TASK TO COMPLETE — Every record below is to be repeated exactly, with the pictures left out.

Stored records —
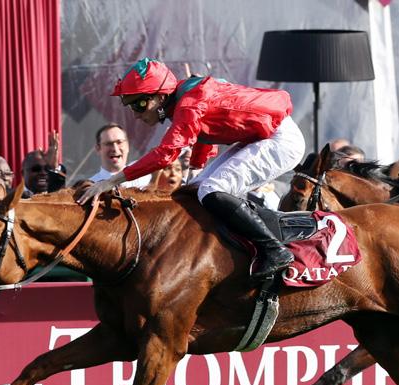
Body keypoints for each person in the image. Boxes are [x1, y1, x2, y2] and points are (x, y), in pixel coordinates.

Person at [78, 57, 306, 280]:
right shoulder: (183, 99)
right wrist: (195, 169)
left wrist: (110, 181)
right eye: (131, 107)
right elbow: (206, 132)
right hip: (261, 137)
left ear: (160, 96)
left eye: (140, 104)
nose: (136, 114)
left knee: (211, 190)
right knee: (194, 191)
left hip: (280, 140)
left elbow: (165, 154)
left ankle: (274, 250)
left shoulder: (187, 104)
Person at [90, 123, 150, 189]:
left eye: (119, 142)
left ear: (128, 146)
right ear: (98, 149)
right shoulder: (91, 187)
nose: (115, 149)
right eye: (108, 144)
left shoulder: (144, 177)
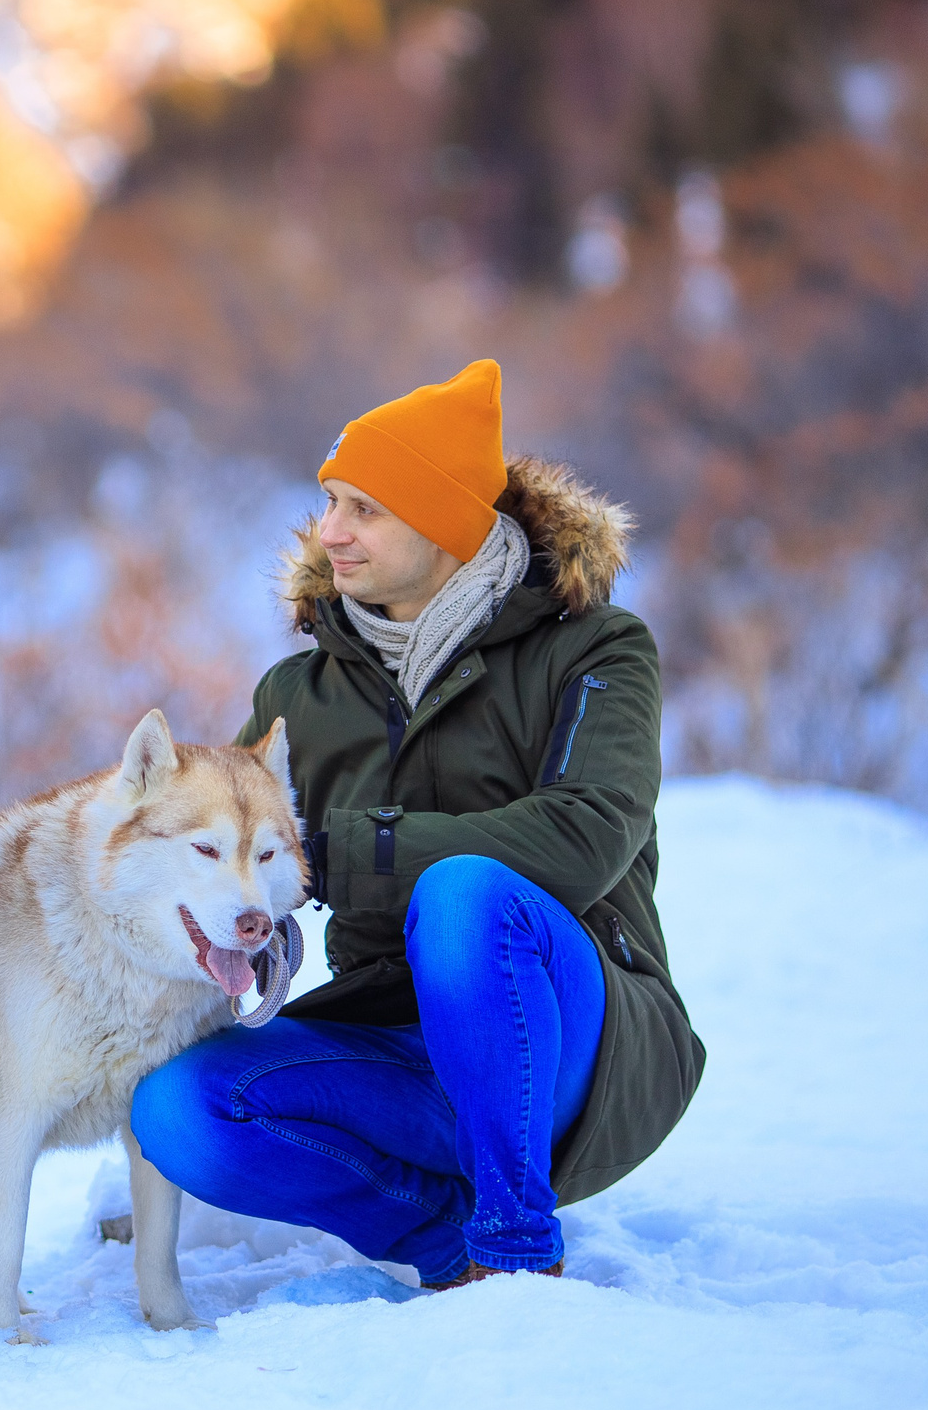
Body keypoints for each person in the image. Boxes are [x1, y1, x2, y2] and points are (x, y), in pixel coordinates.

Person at [130, 359, 703, 1287]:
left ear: (444, 525)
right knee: (181, 1108)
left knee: (466, 893)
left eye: (365, 508)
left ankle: (516, 1251)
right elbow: (222, 859)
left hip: (569, 1045)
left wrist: (342, 852)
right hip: (392, 1050)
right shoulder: (297, 693)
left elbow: (589, 833)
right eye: (330, 502)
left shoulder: (596, 649)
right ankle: (447, 1245)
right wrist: (242, 925)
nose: (331, 532)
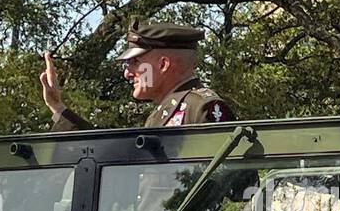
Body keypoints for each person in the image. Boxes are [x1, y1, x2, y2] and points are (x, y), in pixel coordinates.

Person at [42, 19, 237, 132]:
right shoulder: (161, 114)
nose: (127, 73)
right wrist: (57, 107)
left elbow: (236, 187)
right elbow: (110, 159)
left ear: (163, 64)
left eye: (135, 62)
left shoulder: (202, 108)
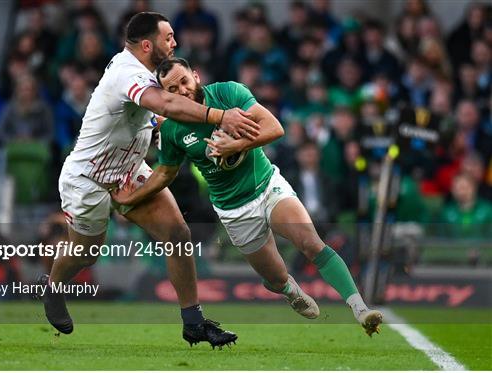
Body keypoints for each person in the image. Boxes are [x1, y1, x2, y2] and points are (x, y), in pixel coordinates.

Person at [112, 57, 383, 336]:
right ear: (165, 96)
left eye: (183, 81)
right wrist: (130, 198)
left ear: (195, 76)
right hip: (234, 211)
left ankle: (360, 309)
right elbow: (165, 173)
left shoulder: (228, 92)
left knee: (310, 242)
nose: (181, 90)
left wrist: (237, 145)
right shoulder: (171, 130)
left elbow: (275, 128)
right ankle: (289, 289)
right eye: (172, 89)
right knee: (275, 278)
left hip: (267, 187)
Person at [37, 12, 260, 349]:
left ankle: (193, 322)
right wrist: (220, 116)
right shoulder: (128, 72)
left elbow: (163, 112)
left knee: (177, 233)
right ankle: (52, 286)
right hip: (88, 177)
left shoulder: (148, 75)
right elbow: (167, 105)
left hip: (127, 169)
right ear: (147, 44)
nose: (175, 43)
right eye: (168, 37)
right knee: (87, 253)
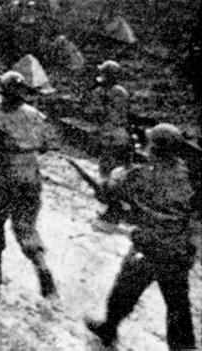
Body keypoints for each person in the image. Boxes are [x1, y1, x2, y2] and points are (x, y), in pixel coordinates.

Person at [85, 123, 199, 350]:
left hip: (148, 247)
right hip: (178, 249)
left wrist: (111, 180)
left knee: (124, 289)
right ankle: (184, 347)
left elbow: (109, 193)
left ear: (153, 149)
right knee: (178, 304)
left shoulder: (139, 175)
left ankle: (109, 328)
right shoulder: (190, 177)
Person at [0, 71, 57, 298]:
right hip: (31, 176)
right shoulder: (35, 115)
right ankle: (42, 268)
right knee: (26, 226)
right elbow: (45, 145)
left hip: (5, 176)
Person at [89, 60, 133, 223]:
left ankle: (112, 211)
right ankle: (124, 205)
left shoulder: (100, 92)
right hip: (123, 134)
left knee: (106, 174)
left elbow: (93, 112)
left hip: (108, 136)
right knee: (122, 172)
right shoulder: (122, 91)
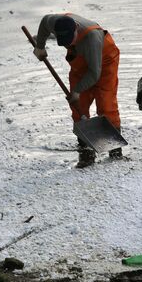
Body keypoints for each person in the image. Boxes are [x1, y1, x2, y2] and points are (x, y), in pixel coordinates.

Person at [33, 13, 122, 168]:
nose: (68, 44)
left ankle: (115, 153)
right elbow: (44, 21)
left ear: (76, 29)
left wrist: (77, 90)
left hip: (104, 61)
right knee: (78, 105)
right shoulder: (56, 22)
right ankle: (86, 153)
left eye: (70, 40)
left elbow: (95, 73)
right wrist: (39, 46)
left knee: (106, 105)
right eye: (65, 43)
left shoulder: (92, 38)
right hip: (79, 61)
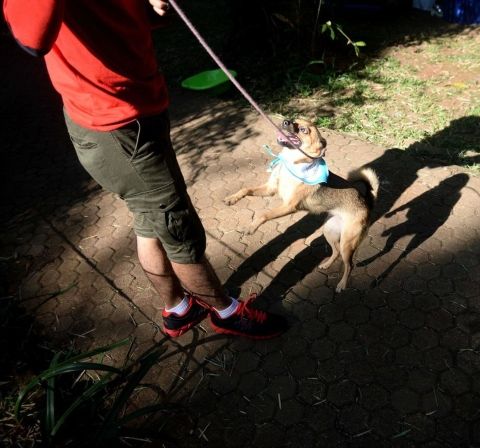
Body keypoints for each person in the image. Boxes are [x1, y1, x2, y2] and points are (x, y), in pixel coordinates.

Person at [3, 0, 287, 339]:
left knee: (150, 218)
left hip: (142, 105)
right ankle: (226, 313)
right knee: (178, 230)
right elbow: (31, 37)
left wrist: (148, 9)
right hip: (113, 126)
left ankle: (178, 310)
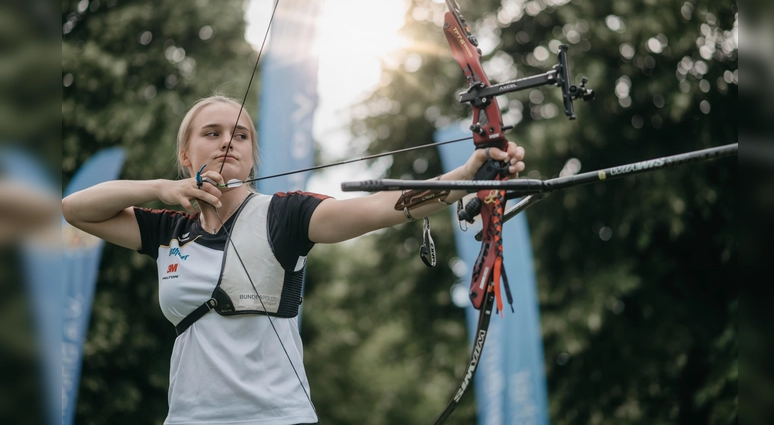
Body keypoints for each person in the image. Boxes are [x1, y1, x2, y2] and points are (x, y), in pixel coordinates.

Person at [61, 95, 525, 425]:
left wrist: (465, 177)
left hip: (277, 417)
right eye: (213, 133)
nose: (228, 142)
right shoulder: (167, 229)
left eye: (240, 135)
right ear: (186, 154)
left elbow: (376, 208)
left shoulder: (283, 214)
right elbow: (75, 209)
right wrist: (159, 190)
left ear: (252, 155)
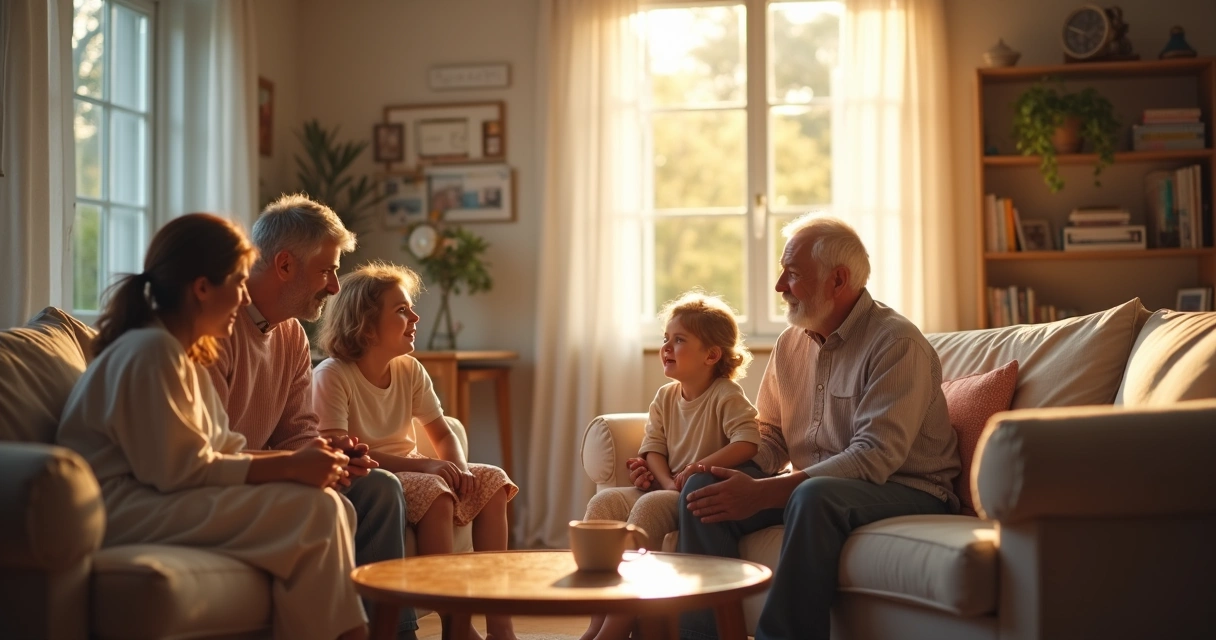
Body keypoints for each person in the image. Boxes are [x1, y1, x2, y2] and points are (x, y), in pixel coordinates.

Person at [57, 214, 367, 640]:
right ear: (202, 288)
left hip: (158, 496)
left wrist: (306, 462)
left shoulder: (183, 354)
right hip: (119, 507)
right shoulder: (149, 351)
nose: (244, 299)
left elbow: (223, 448)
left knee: (329, 506)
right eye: (239, 284)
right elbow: (179, 469)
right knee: (316, 512)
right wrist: (291, 466)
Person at [677, 215, 961, 640]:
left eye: (791, 275)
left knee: (811, 494)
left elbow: (875, 456)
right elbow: (770, 435)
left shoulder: (896, 343)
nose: (778, 287)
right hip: (820, 488)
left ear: (838, 280)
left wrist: (766, 491)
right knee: (702, 489)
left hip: (908, 488)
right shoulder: (790, 342)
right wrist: (710, 468)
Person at [205, 195, 417, 638]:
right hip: (241, 481)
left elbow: (298, 432)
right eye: (327, 270)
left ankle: (395, 634)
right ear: (284, 265)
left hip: (280, 473)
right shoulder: (215, 329)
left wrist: (333, 452)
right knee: (330, 506)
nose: (335, 286)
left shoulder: (292, 338)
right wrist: (301, 463)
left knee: (379, 486)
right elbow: (210, 451)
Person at [312, 262, 519, 640]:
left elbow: (442, 431)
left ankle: (499, 625)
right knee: (435, 492)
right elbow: (337, 448)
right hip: (373, 474)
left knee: (495, 483)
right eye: (402, 310)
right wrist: (429, 467)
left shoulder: (410, 369)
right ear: (366, 323)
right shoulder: (333, 375)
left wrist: (457, 467)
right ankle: (456, 626)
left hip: (413, 468)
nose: (415, 316)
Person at [580, 291, 761, 640]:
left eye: (679, 340)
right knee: (602, 504)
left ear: (711, 355)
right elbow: (653, 448)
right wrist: (665, 480)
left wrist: (696, 470)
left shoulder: (726, 395)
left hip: (694, 494)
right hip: (669, 488)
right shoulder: (664, 396)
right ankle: (596, 620)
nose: (666, 347)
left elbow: (747, 441)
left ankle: (618, 626)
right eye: (666, 338)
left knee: (648, 508)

YOUR SOLUTION —
Body keypoints for each person in the image. Boxes are [x1, y1, x2, y2] and points are (x, y), in pixel coordinates.

Person at [78, 57, 306, 280]:
right shoulder: (183, 99)
right wrist: (195, 169)
left wrist: (110, 181)
right eye: (131, 107)
right elbow: (206, 132)
right hip: (261, 137)
left ear: (160, 96)
left eye: (140, 104)
nose: (136, 114)
left knee: (211, 190)
right knee: (194, 191)
left hip: (280, 140)
left elbow: (165, 154)
left ankle: (274, 250)
left shoulder: (187, 104)
Person at [90, 123, 150, 189]:
left eye: (119, 142)
left ear: (128, 146)
right ear: (98, 149)
right shoulder: (91, 187)
nose: (115, 149)
right eye: (108, 144)
left shoulder: (144, 177)
Body keypoints for each person in the image. Boxes are [x1, y1, x2, y2] and points are (x, y), in pixel coordinates.

Person at [130, 359, 703, 1287]:
left ear: (444, 525)
right knee: (181, 1108)
left knee: (466, 893)
left eye: (365, 508)
left ankle: (516, 1251)
right elbow: (222, 859)
left hip: (569, 1045)
left wrist: (342, 852)
right hip: (392, 1050)
right shoulder: (297, 693)
left elbow: (589, 833)
right eye: (330, 502)
left shoulder: (596, 649)
right ankle: (447, 1245)
right wrist: (242, 925)
nose: (331, 532)
Body keypoints for each person in the image. Boxes are [x1, y1, x2, y2] and points are (x, y), in pixel coordinates.

Person at [42, 19, 237, 132]:
right shoulder: (161, 114)
nose: (127, 73)
right wrist: (57, 107)
left elbow: (236, 187)
right elbow: (110, 159)
left ear: (163, 64)
left eye: (135, 62)
left shoulder: (202, 108)
Body keypoints for each person in the image. Boxes are [x1, y1, x2, y2] and points are (x, y), in pixel coordinates.

Person at [112, 57, 383, 336]:
right ear: (165, 96)
left eye: (183, 81)
right wrist: (130, 198)
left ear: (195, 76)
right hip: (234, 211)
left ankle: (360, 309)
right elbow: (165, 173)
left shoulder: (228, 92)
left knee: (310, 242)
nose: (181, 90)
left wrist: (237, 145)
right shoulder: (171, 130)
left elbow: (275, 128)
right ankle: (289, 289)
right eye: (172, 89)
right knee: (275, 278)
left hip: (267, 187)
Person at [37, 12, 260, 349]:
left ankle: (193, 322)
right wrist: (220, 116)
right shoulder: (128, 72)
left elbow: (163, 112)
left knee: (177, 233)
right ankle: (52, 286)
right hip: (88, 177)
left shoulder: (148, 75)
right elbow: (167, 105)
left hip: (127, 169)
right ear: (147, 44)
nose: (175, 43)
right eye: (168, 37)
right knee: (87, 253)
Body keypoints for each person in the image. Boxes are [x1, y1, x2, y2] and points are (x, y), in pixel coordinates.

Person at [85, 123, 199, 350]:
left hip: (148, 247)
right hip: (178, 249)
left wrist: (111, 180)
left knee: (124, 289)
right ankle: (184, 347)
left elbow: (109, 193)
left ear: (153, 149)
right knee: (178, 304)
left shoulder: (139, 175)
left ankle: (109, 328)
right shoulder: (190, 177)
Person at [0, 71, 57, 298]:
right hip: (31, 176)
right shoulder: (35, 115)
right ankle: (42, 268)
right knee: (26, 226)
right elbow: (45, 145)
left hip: (5, 176)
Person at [89, 60, 133, 223]:
left ankle: (112, 211)
right ankle: (124, 205)
left shoulder: (100, 92)
right hip: (123, 134)
left knee: (106, 174)
left elbow: (93, 112)
left hip: (108, 136)
right knee: (122, 172)
right shoulder: (122, 91)
Body keypoints for each person in the image. Boxes are [x1, y1, x2, y2] and points are (x, y), in pixel coordinates.

Person at [33, 13, 122, 168]:
nose: (68, 44)
left ankle: (115, 153)
right elbow: (44, 21)
left ear: (76, 29)
left wrist: (77, 90)
left hip: (104, 61)
right knee: (78, 105)
right shoulder: (56, 22)
right ankle: (86, 153)
left eye: (70, 40)
left elbow: (95, 73)
right wrist: (39, 46)
left knee: (106, 105)
right eye: (65, 43)
left shoulder: (92, 38)
right hip: (79, 61)
Body keypoints for each person in the image. Boxes are [x1, y1, x2, y2] and points are (x, y), in pixel coordinates.

Person at [3, 0, 287, 339]:
left knee: (150, 218)
left hip: (142, 105)
right ankle: (226, 313)
right knee: (178, 230)
right elbow: (31, 37)
left wrist: (148, 9)
right hip: (113, 126)
left ankle: (178, 310)
Body keypoints for each person in the image. Boxes are [x1, y1, x2, y2] and points are (x, y), in pixel coordinates.

Person at [61, 95, 525, 425]:
left wrist: (465, 177)
left hip: (277, 417)
right eye: (213, 133)
nose: (228, 142)
right shoulder: (167, 229)
left eye: (240, 135)
right ear: (186, 154)
left elbow: (376, 208)
left shoulder: (283, 214)
right elbow: (75, 209)
right wrist: (159, 190)
left ear: (252, 155)
Body keypoints for each person in the image. Boxes are [x1, y1, x2, y2] and points are (x, y), in pixel coordinates.

Person at [57, 214, 367, 640]:
right ear: (202, 288)
left hip: (158, 496)
left wrist: (306, 462)
left shoulder: (183, 354)
right hip: (119, 507)
right shoulder: (149, 351)
nose: (244, 299)
left elbow: (223, 448)
left knee: (329, 506)
right eye: (239, 284)
right elbow: (179, 469)
right knee: (316, 512)
right wrist: (291, 466)
Person at [677, 215, 961, 640]:
left eye: (791, 275)
left knee: (811, 494)
left elbow: (875, 456)
right elbow: (770, 435)
left shoulder: (896, 343)
nose: (778, 287)
right hip: (820, 488)
left ear: (838, 280)
left wrist: (766, 491)
right knee: (702, 489)
left hip: (908, 488)
right shoulder: (790, 342)
right wrist: (710, 468)
Person at [205, 195, 417, 638]:
right hip: (241, 481)
left elbow: (298, 432)
right eye: (327, 270)
left ankle: (395, 634)
right ear: (284, 265)
left hip: (280, 473)
right shoulder: (215, 329)
left wrist: (333, 452)
right knee: (330, 506)
nose: (335, 286)
left shoulder: (292, 338)
right wrist: (301, 463)
left knee: (379, 486)
right elbow: (210, 451)
Person at [312, 262, 519, 640]:
left elbow: (442, 431)
left ankle: (499, 625)
right knee: (435, 492)
right elbow: (337, 448)
right hip: (373, 474)
left knee: (495, 483)
right eye: (402, 310)
right wrist: (429, 467)
left shoulder: (410, 369)
right ear: (366, 323)
right shoulder: (333, 375)
left wrist: (457, 467)
right ankle: (456, 626)
left hip: (413, 468)
nose: (415, 316)
Person at [580, 291, 761, 640]:
left eye: (679, 340)
right knee: (602, 504)
left ear: (711, 355)
right elbow: (653, 448)
right wrist: (665, 480)
left wrist: (696, 470)
left shoulder: (726, 395)
left hip: (694, 494)
right hip: (669, 488)
right shoulder: (664, 396)
right ankle: (596, 620)
nose: (666, 347)
left elbow: (747, 441)
left ankle: (618, 626)
right eye: (666, 338)
left knee: (648, 508)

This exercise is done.